Available data:
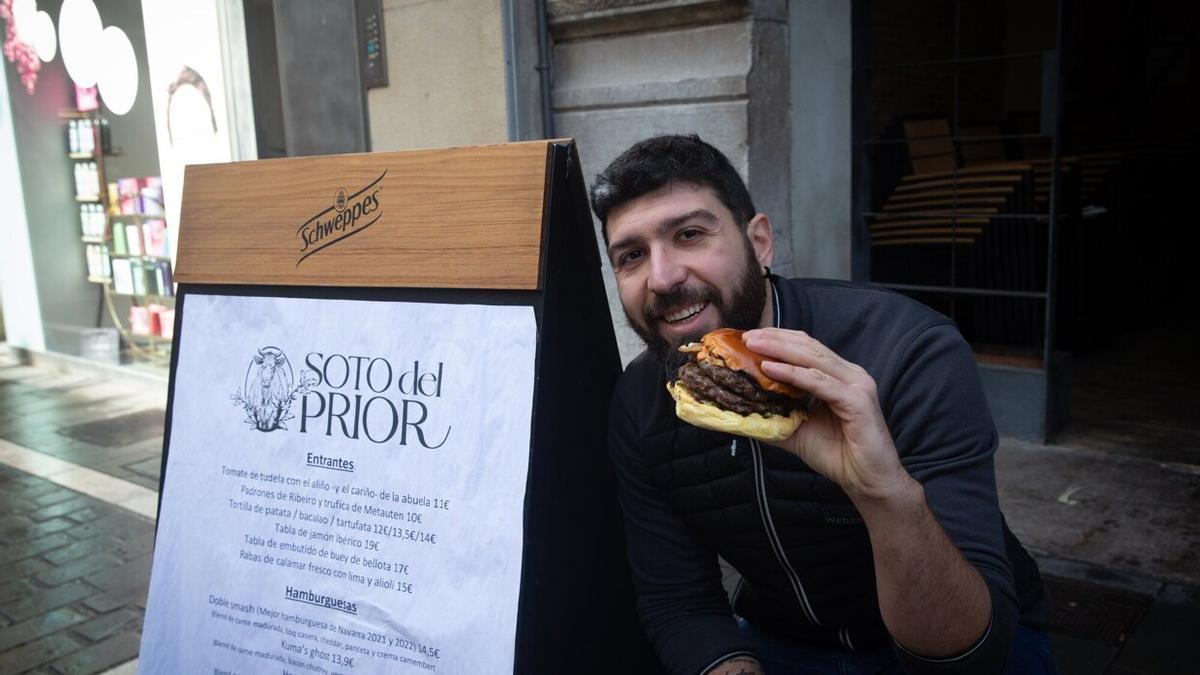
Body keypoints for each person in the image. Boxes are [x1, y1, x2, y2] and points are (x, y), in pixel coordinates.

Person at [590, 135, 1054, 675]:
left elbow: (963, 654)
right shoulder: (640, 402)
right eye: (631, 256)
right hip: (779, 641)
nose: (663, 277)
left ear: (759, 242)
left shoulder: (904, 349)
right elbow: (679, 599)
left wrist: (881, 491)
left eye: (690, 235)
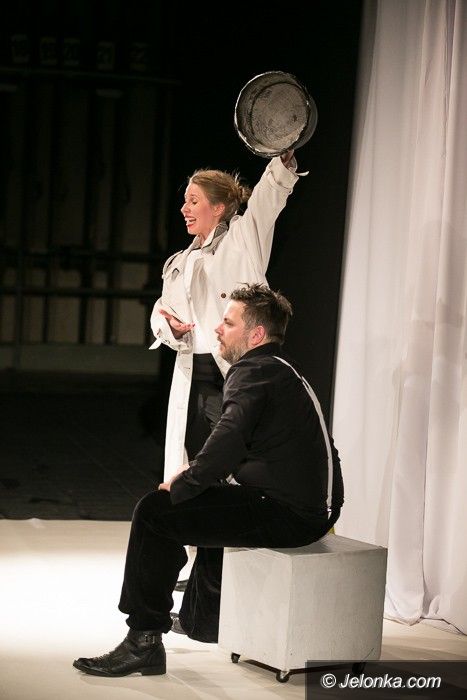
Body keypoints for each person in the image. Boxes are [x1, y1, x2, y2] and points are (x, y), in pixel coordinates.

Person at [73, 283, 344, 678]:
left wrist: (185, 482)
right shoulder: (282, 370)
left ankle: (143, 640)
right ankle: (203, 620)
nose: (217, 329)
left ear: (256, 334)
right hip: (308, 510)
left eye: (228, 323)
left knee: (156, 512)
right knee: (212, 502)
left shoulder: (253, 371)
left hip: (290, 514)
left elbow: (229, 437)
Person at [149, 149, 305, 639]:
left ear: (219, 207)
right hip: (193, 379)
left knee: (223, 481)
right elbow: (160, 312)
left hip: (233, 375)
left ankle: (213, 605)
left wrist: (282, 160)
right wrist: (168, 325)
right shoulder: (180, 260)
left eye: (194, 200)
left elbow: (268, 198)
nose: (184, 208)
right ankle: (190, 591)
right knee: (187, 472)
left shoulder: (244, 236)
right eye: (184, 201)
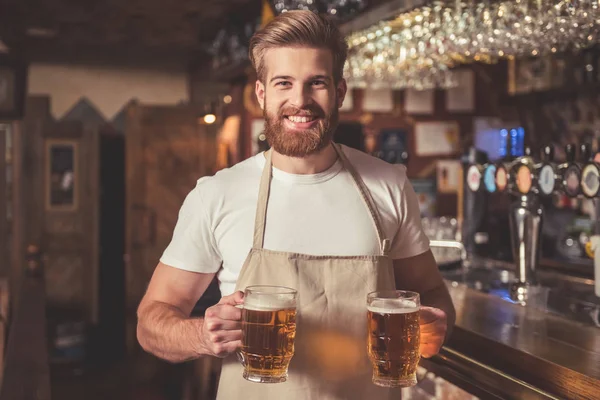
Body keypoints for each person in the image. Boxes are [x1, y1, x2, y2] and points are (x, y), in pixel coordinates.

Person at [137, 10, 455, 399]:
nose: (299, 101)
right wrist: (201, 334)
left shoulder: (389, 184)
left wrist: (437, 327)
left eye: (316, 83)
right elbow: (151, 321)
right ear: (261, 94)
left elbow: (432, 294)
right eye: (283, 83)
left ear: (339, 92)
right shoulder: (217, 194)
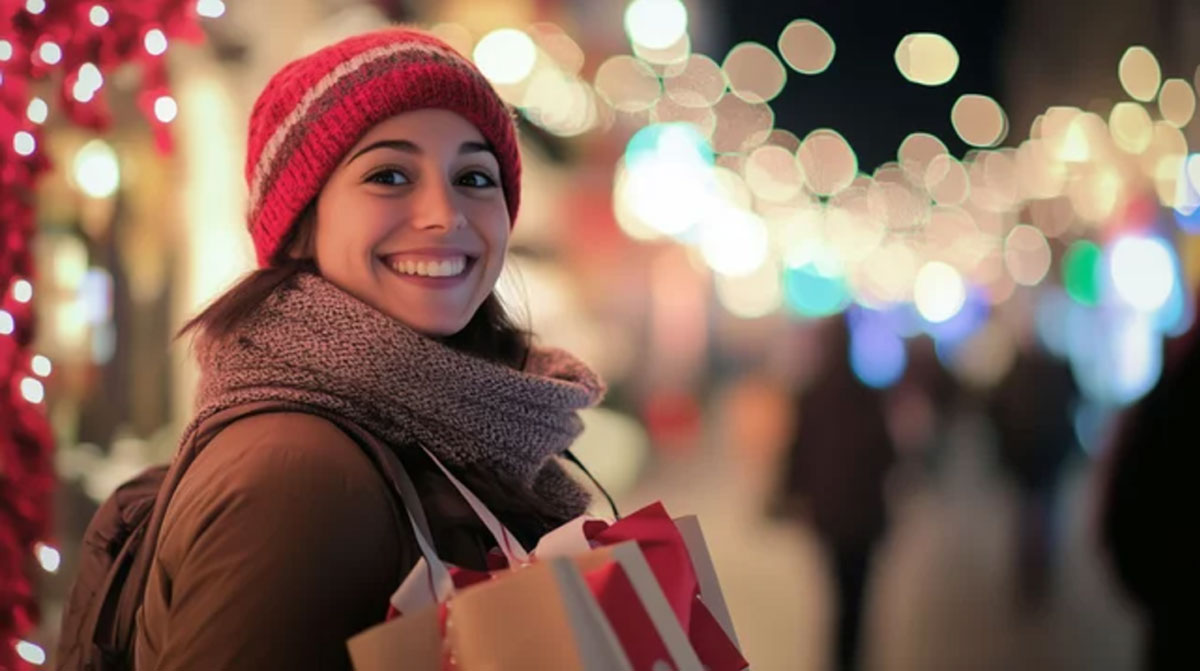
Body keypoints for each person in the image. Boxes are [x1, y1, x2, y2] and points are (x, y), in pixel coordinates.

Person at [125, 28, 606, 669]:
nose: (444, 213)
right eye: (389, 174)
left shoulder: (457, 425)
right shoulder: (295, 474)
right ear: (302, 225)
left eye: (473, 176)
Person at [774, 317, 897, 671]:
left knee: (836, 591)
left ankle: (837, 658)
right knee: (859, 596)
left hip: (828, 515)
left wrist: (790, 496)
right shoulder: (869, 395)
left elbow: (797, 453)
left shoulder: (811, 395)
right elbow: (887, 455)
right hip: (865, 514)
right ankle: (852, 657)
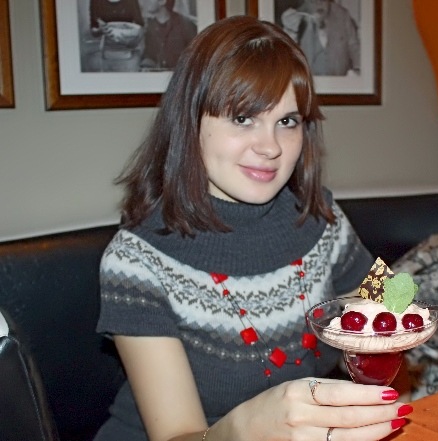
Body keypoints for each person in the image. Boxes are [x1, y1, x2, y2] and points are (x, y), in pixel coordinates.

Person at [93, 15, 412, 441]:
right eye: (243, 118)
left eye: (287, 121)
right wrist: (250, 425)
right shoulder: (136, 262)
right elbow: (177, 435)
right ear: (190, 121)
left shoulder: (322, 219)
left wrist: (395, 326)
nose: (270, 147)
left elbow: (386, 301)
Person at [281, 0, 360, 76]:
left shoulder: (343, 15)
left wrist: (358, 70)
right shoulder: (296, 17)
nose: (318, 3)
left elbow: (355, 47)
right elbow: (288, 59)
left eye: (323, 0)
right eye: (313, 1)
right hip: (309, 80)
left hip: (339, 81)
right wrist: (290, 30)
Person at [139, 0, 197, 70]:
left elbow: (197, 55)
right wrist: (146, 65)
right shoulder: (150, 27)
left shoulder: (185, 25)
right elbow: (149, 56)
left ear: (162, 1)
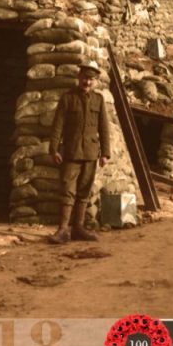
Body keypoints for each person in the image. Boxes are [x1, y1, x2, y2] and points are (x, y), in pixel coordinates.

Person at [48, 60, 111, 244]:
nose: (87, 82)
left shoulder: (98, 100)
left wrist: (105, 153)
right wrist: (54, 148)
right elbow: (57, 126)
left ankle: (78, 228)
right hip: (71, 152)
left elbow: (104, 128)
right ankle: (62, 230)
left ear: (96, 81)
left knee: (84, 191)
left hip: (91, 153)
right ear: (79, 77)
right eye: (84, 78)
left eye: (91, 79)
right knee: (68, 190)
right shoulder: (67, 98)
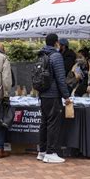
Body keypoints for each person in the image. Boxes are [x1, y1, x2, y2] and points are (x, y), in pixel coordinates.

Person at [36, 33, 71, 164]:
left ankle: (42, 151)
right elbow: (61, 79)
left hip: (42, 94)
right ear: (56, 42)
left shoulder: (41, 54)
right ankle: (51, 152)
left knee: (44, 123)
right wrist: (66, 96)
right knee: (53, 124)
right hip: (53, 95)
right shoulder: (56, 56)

Directions: Leave out the pictures and repeat exactly the lines from the start of the material through the line that contains "right hip: (779, 641)", both included.

Solution to the problem:
Body keypoints for each person in the image. Boxes are [x1, y1, x2, y2] and points are (x, y), in pixel coordinates.

Person at [590, 135, 1054, 675]:
left elbow: (963, 654)
right shoulder: (640, 402)
right eye: (631, 256)
right hip: (779, 641)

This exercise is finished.